Layout element annotations:
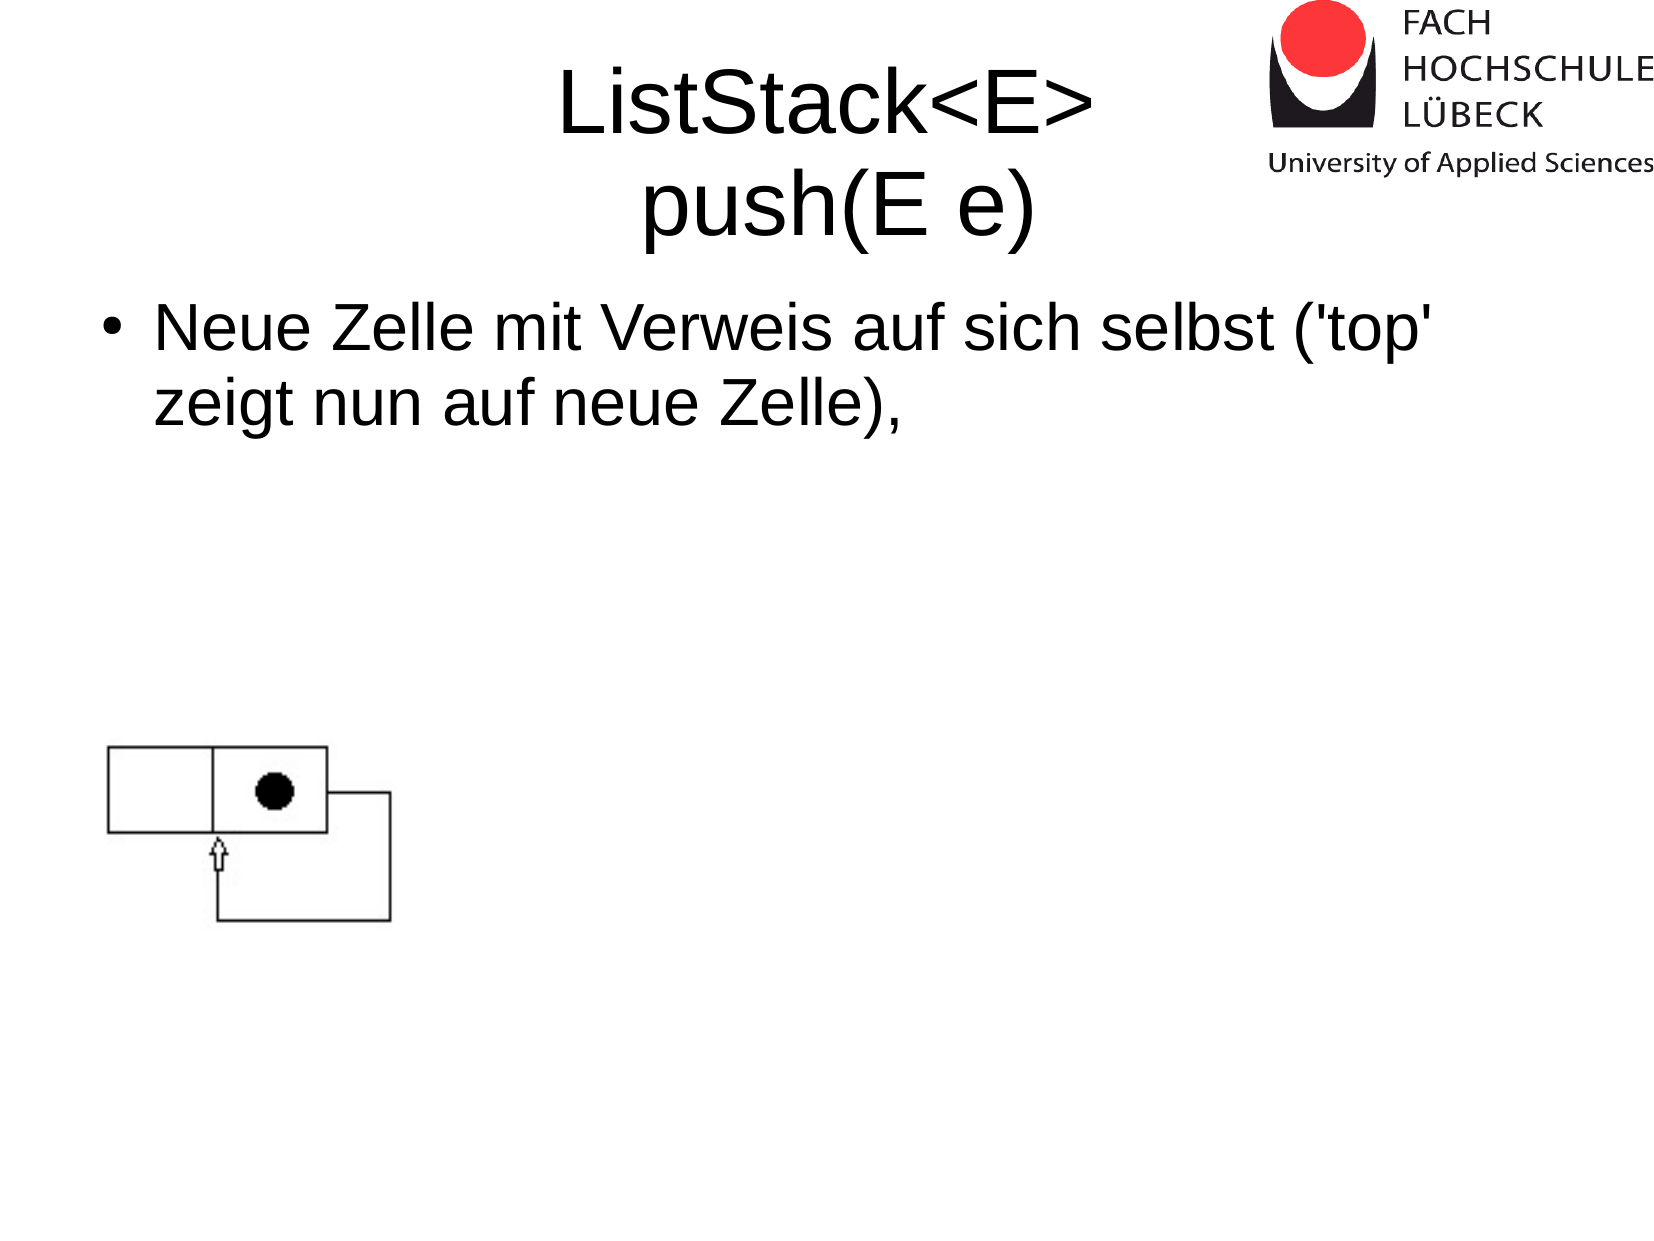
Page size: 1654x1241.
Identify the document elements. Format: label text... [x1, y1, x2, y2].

picture [86, 696, 686, 1099]
list Neue Zelle mit Verweis auf sich selbst ('top' zeigt nun auf neue Zelle), [82, 290, 1571, 1109]
picture [1269, 0, 1654, 178]
title ListStack<E> push(E e) [82, 49, 1571, 257]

▶ **EXERCISE TASK**:
Please copy the records above word for word, leaving the pictures out of your answer.

▶ **ANSWER IN FULL**:
Page size: 1654x1241.
Identify the document elements. Format: label text... [x1, y1, x2, y2].

picture [86, 696, 686, 1099]
list Neue Zelle mit Verweis auf sich selbst ('top' zeigt nun auf neue Zelle), [82, 290, 1571, 1109]
picture [1269, 0, 1654, 178]
title ListStack<E> push(E e) [82, 49, 1571, 257]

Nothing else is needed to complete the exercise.